Florence lève les yeux au ciel. Contrairement à ce que pense son mari, elle se sent à l’aise dans sa ville d’accueil et s’y voit vivre encore plusieurs années. Ce qui l’agace profondément et donc lui donne, malgré elle, cette image de provinciale allergique à New York est l’attitude ultra-négative de Bernard envers la France et les Français. « Parfois, je me demande même si tu as honte de tes origines et si c’est pour cela que tu t’es inventé ce surnom stupide de frenchy ». Touché ! Bernard avale sa frite de travers. « Cela ne veut pas dire que tu n’es pas tout ce que tu viens de dire à ton sujet, mon chéri, mais en débarquant ici, c’est comme si l’opinion de ceux qui ne te connaissent pas du tout est plus importante que la mienne ou celle de ceux qui t’aiment là-bas, de l’autre côté de l’Océan Atlantique ».

« Les USA m’ont compris, ici je suis Superman, adieu la France ! »

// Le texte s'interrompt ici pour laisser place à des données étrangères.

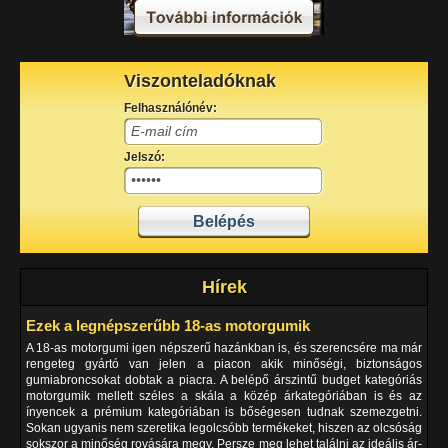
Viszonteladóknak
Felhasználónév:
Jelszó:
Hírek
Ezek a legnépszerűbb 18-as motorgumik
A 18-as motorgumi igen népszerű hazánkban is, és szerencsére ma már
rengeteg gyártó van jelen a piacon akik minőségi, biztonságos
gumiabroncsokat dobtak a piacra. A belépő árszintű budget kategóriás
motorgumik mellett széles a skála a közép árkategóriában is és az
ínyencek a prémium kategóriában is bőségesen tudnak szemezgetni.
Sokan ugyanis nem szeretika legolcsóbb termékeket, hiszen az olcsóság
sokszor a minőség rovására megy. Persze meg lehet találni az ideális ár-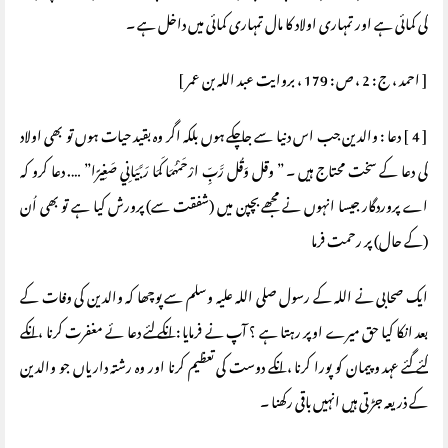
کی کمائی ہے اور تمہاری اولاد کا مال تمہاری کمائی میں داخل ہے ۔
[ احمد ، ج : 2 ، ص : 179 ، بروایت عبد اللہ بن عمر ]
[ 4 ] دعا : والدین جب اس دنیا سے جاچکے ہوں بلکہ اگر وہ بقید حیات ہوں تو بھی اولاد
کی دعا کے سخت محتاج ہیں ۔ ” وقل وَقُل رَّبِّ ارْحَمْهُمَا كَمَا رَبَّيَانِي صَغِيرًا” …. دعا کرو کہ
اے پروردگار جیسا انہوں نے مجھے بچپن میں (شفقت سے) پرورش کیا ہے تو بھی اُن
(کے حال) پر رحمت فرما
ایک صحابی نے اللہ کے رسول صلی اللہ علیہ وسلم سے پوچھا کہ والدین کی وفات کے
بعد انکا کیا حق میرے اوپر رہتا ہے ؟ آپ نے فرمایا : انکے لئے دعا ئے مغفرت کرنا ، انکے
کئے گئے عہد و پیمان کو پورا کرنا ، انکے دوست کی تعظیم کرنا اور وہ رشتہ داریاں جو والدین
کے ذریعہ جڑتی ہیں انہیں باقی رکھنا ۔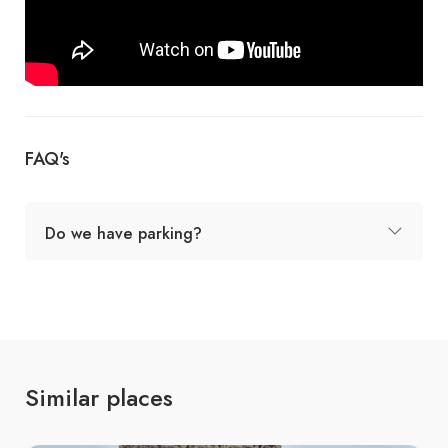
FAQ's
Do we have parking?
Similar places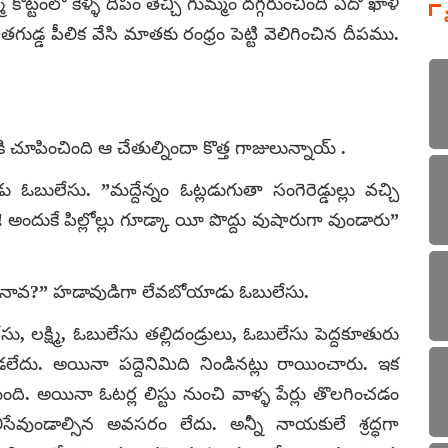
ొట్టంలో కెళ్ళి దీపం తెచ్చి గుమ్మం దగ్గరుంచింది ఏదో ఖాళీ
్డ పీలిక వేసి మాతకు రంధ్రం పెట్టి వెలిగించిన దీపము.
కి చూపించింది ఆ చేతుల్నిందా కొత్త గాజులున్నాయ్ .
ులేసు. ”మద్దేన్నం ఓట్లడుగుతా సంగెరెడ్డుల్లు వచ్చి
దుకే పిల్లోల్లు గూడ్కా యీ పొద్దు వుషారుగా వుండారు”
ట్టినావ?” హడావుడిగా లేవబోయాడు ఓబులేసు.
, లక్ష్మి, ఓబులేసు తల్లిదండ్రులు, ఓబులేసు పెద్దకూతురు
ండలేదు. అయినా పద్దెనిమిది నిండినట్లు రాయించారు. ఇక
ది. అయినా ఓటర్ల లిస్టు నుంచి వాళ్ళ పేర్లు తొలగించడం
సేవుండాల్సిన అవసరం లేదు. అన్నీ నాయకులే శ్రద్ధగా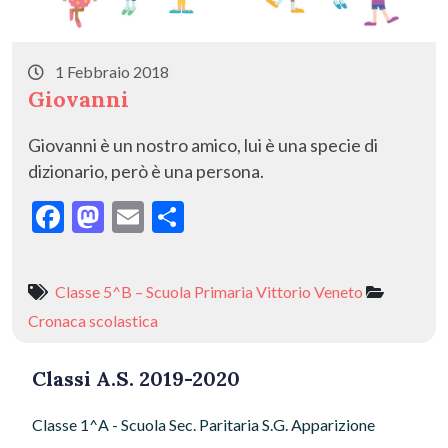
1 Febbraio 2018
Giovanni
Giovanni è un nostro amico, lui è una specie di
dizionario, però è una persona.
F
M
E
C
ac
as
m
o
e
to
ai
n
Classe 5^B – Scuola Primaria Vittorio Veneto
b
d
l
di
Cronaca scolastica
o
o
vi
o
n
di
Classi A.S. 2019-2020
k
Classe 1^A - Scuola Sec. Paritaria S.G. Apparizione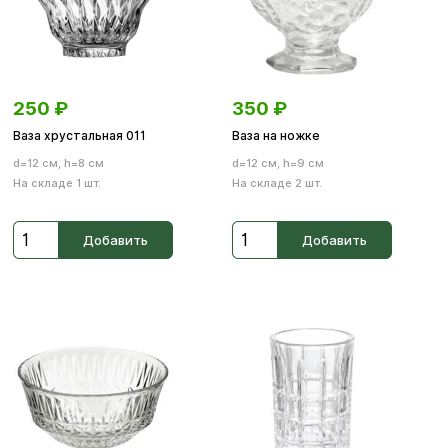
250
₽
350
₽
Ваза хрустальная 011
Ваза на ножке
d=12 см, h=8 см
d=12 см, h=9 см
На складе 1 шт.
На складе 2 шт.
Добавить
Добавить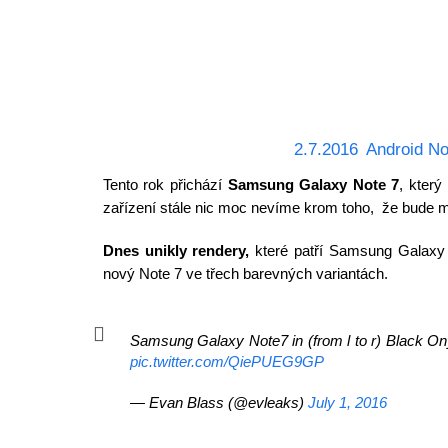
2.7.2016
Android No
Tento rok přichází
Samsung Galaxy Note 7
, kter
zařízení stále nic moc nevíme krom toho, že bude 
Dnes unikly rendery,
které patří Samsung Galaxy 
nový Note 7 ve třech barevných variantách.
Samsung Galaxy Note7 in (from l to r) Black Ony
pic.twitter.com/QiePUEG9GP
— Evan Blass (@evleaks)
July 1, 2016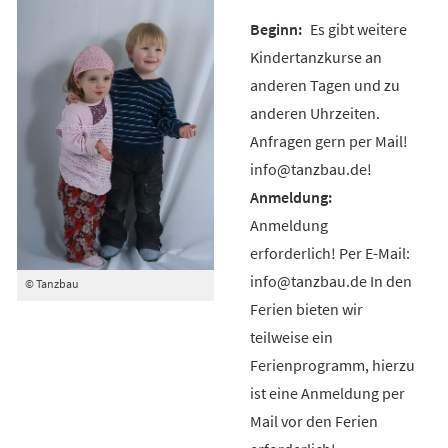
Es gibt weitere
Kindertanzkurse an
anderen Tagen und zu
anderen Uhrzeiten.
Anfragen gern per Mail!
info@tanzbau.de!
Anmeldung
erforderlich! Per E-Mail:
info@tanzbau.de In den
© Tanzbau
Ferien bieten wir
teilweise ein
Ferienprogramm, hierzu
ist eine Anmeldung per
Mail vor den Ferien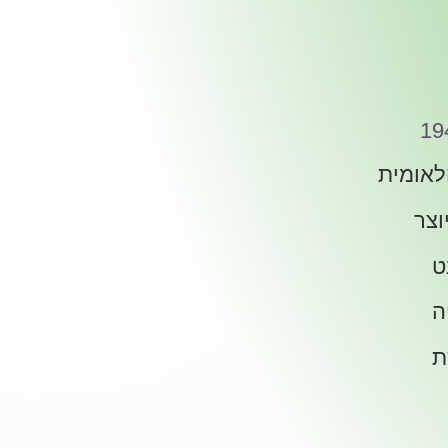
19
לאומית
וצר
ט
ה
ת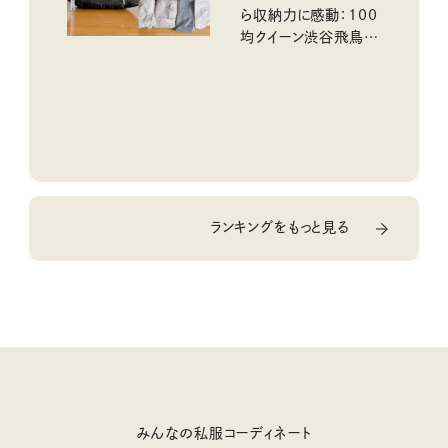
ら収納力に感動：100
均クイーン渋谷飛鳥の
『本当にいいもの』第
10回③
ランキングをもっと見る
みんなの私服コーディネート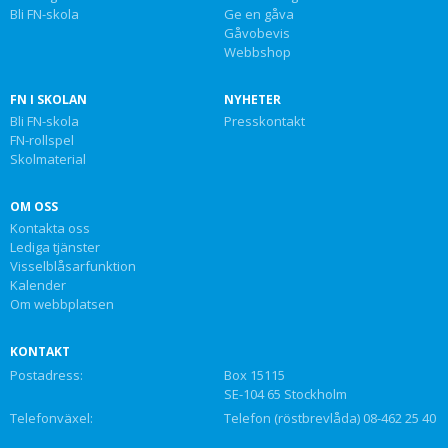
Bli FN-skola
Ge en gåva
Gåvobevis
Webbshop
FN I SKOLAN
NYHETER
Bli FN-skola
Presskontakt
FN-rollspel
Skolmaterial
OM OSS
Kontakta oss
Lediga tjänster
Visselblåsarfunktion
Kalender
Om webbplatsen
KONTAKT
Postadress:
Box 15115
SE-104 65 Stockholm
Telefonväxel:
Telefon (röstbrevlåda) 08-462 25 40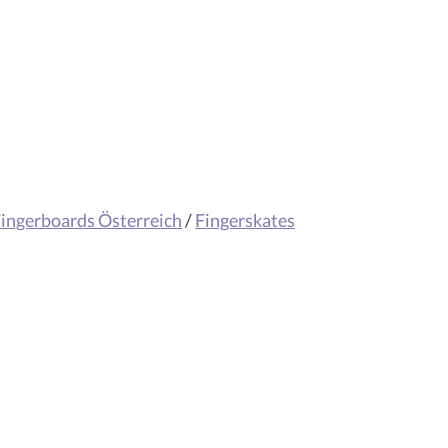
ingerboards Österreich
/
Fingerskates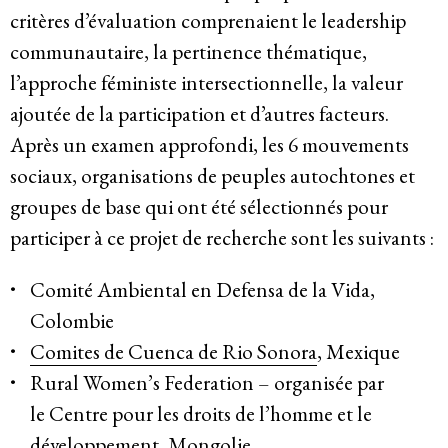
critères d’évaluation comprenaient le leadership
communautaire, la pertinence thématique,
Participer
l’approche féministe intersectionnelle, la valeur
Bulletins d’information
ajoutée de la participation et d’autres facteurs.
Après un examen approfondi, les 6 mouvements
Devenir membre
sociaux, organisations de peuples autochtones et
groupes de base qui ont été sélectionnés pour
Faire un don
participer à ce projet de recherche sont les suivants :
Agir
Comité Ambiental en Defensa de la Vida
,
Colombie
Comites de Cuenca de Rio Sonora
, Mexique
Salle de Presse
Rural Women’s Federation – organisée par
Série de bandes dessinées sur l’emprise des entreprises
le
Centre pour les droits de l’homme et le
Contact
développement
, Mongolie.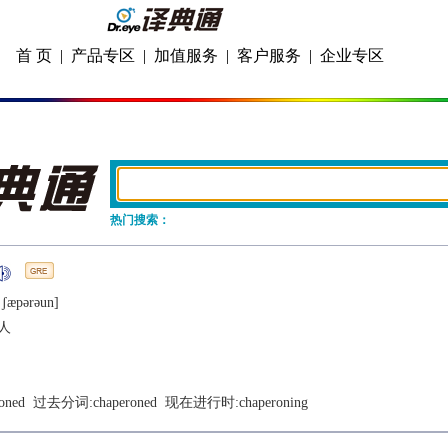
首 页
|
产品专区
|
加值服务
|
客户服务
|
企业专区
热门搜索：
ˈʃæpǝrǝun]
人
oned
  过去分词:
chaperoned
  现在进行时:
chaperoning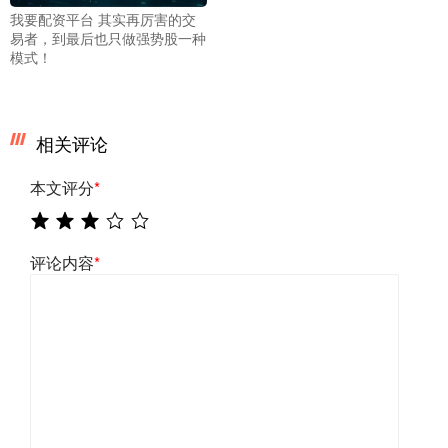
我要配资平台 其实再厉害的交
易者，到最后也只做强势股一种
模式！
相关评论
本文评分
*
评论内容
*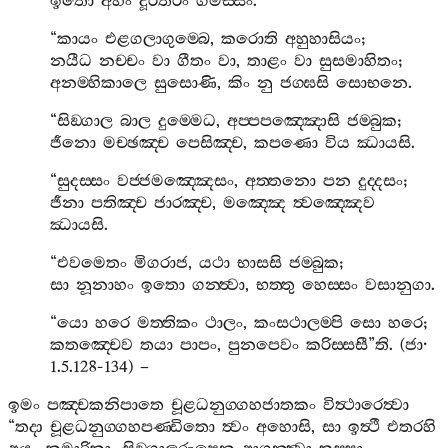
ඉතො
අහං
දූරතරං
ගමිස‍්සං
.
“
කායං
එළගලාගුම‍්බෙ
,
කරොති
අහුහාසියං
;
නයීධ
නච‍්චං
වා
ගීතං
වා
,
තාළං
වා
සුසමාහිතං
;
අනම‍්හිකාලෙ
සුසොණි
,
කිං
නු
ජග‍්ඝසි
සොභනෙ
.
“
සිඞ‍්ගාල
බාල
දුම‍්මෙධ
,
අප‍්පපඤ‍්ඤොසි
ජම‍්බුක
;
ජීනො
මච‍්ඡඤ‍්ච
පෙසිඤ‍්ච
,
කපණො
විය
ඣායසි
.
“
සුදස‍්සං
වජ‍්ජමඤ‍්ඤෙසං
,
අත‍්තනො
පන
දුද‍්දසං
;
ජීනා
පතිඤ‍්ච
ජාරඤ‍්ච
,
මඤ‍්ඤෙ
ත්‍වඤ‍්ඤෙව
ඣායසි
.
“
එවමෙතං
මිගරාජ
,
යථා
භාසසි
ජම‍්බුක
;
සා
නූනාහං
ඉතො
ගන‍්ත්‍වා
,
භත‍්තු
හෙස‍්සං
වසානුගා
.
“
යො
හරෙ
මත‍්තිකං
ථාලං
,
කංසථාලම‍්පි
සො
හරෙ
;
කතඤ‍්චෙව
තයා
පාපං
,
පුනපෙවං
කරිස‍්සසී
”
ති
. (
ජා
·
1.5.128-134) –
ඉමං
පඤ‍්චකනිපාතෙ
චූළධනුග‍්ගහජාතකං
විත්‍ථාරෙත්‍වා
“
තදා
චූළධනුග‍්ගහපණ‍්ඩිතො
ත්‍වං
අහොසි
,
සා
ඉත්‍ථී
එතරහි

Être un Français à New York est pour nous, expatriés ou immigrés, bigrement plus rigolo et stimulant que d’être un Français en France. Si cet enthousiasme naturel est le plus souvent porteur de belles promesses, il peut s’avérer parfois être un frein à un essor professionnel, intellectuel ou émotionnel que l’on est venu chercher. En effet, certains d’entre nous tombent dans le piège pervers du regard neuf et candide que les Américains portent sur nous. Qui n’a pas été victime d’une façon ou d’une autre, du fameux « yeah, it’s GREAT » balancé à tout bout de champ et pour n’importe quelle raison ? Il est alors facile de se croire arrivé chez soi et de vite succomber au syndrome de « les USA m’ont compris, ici je suis Superman, adieu la France ! »

Etre dans le surjeu

Bernard n’est pas Superman, ce qui ne veut pas dire non plus qu’il est condamné à être Super-Dupont. C’est ce qu’il a compris lors de ce dîner Chez Mimi, dîner qui, plus tard, l’a amené à la conclusion suivante: apprécier le regard frais et aventurier des New-Yorkais est une chose, être dans le surjeu et perdre son identité au passage en est une autre. Le risque encouru ? « Se prendre le mur », comme avait pour habitude de dire Bernard. Que l’on soit marié comme lui, ou célibataire, vivre dans une ville que l’on aime en se laissant prendre aux mirages de la nouveauté et des différences culturelles nous rattrapera un jour, quoi qu’il advienne.

Copie conforme de l’immigré

« Au lieu d’être dans le déni du Bernard que j’étais, je me rends compte que sans moi avant, je ne serai pas celui que je suis maintenant. Que je sois perçu d’une façon ici et d’une autre en France n’est que le produit de mon imagination. Je suis perçu comme je suis, point final, ce n’est que le regard des autres qui change. Je me demande même si la vraie richesse que Florence et moi étions venus chercher ici n’est pas d’apprendre à mieux nous connaître au travers des New-Yorkais au lieu de devenir la copie conforme de l’immigré à encourager coûte que coûte et prêt à s’assimiler à 100% en guise de remerciements ».

Ce qui érodait leur couple en est devenu le ciment. Bernard, qui a jeté le surnom “frenchy” aux orties, a partagé avec la femme qu’il aime ses découvertes et ses nouvelles convictions, « se mélanger dans ce grand melting-pot qu’est New York, non pas pour se perdre, mais pour mieux se retrouver, se comprendre et s’accepter », et fier de s’être tiré d’affaire, le couple qu’ils n’ont jamais cessé de former continue de faire des crêpes tout en regardant New York dans la même direction, “straight ahead”, droit devant.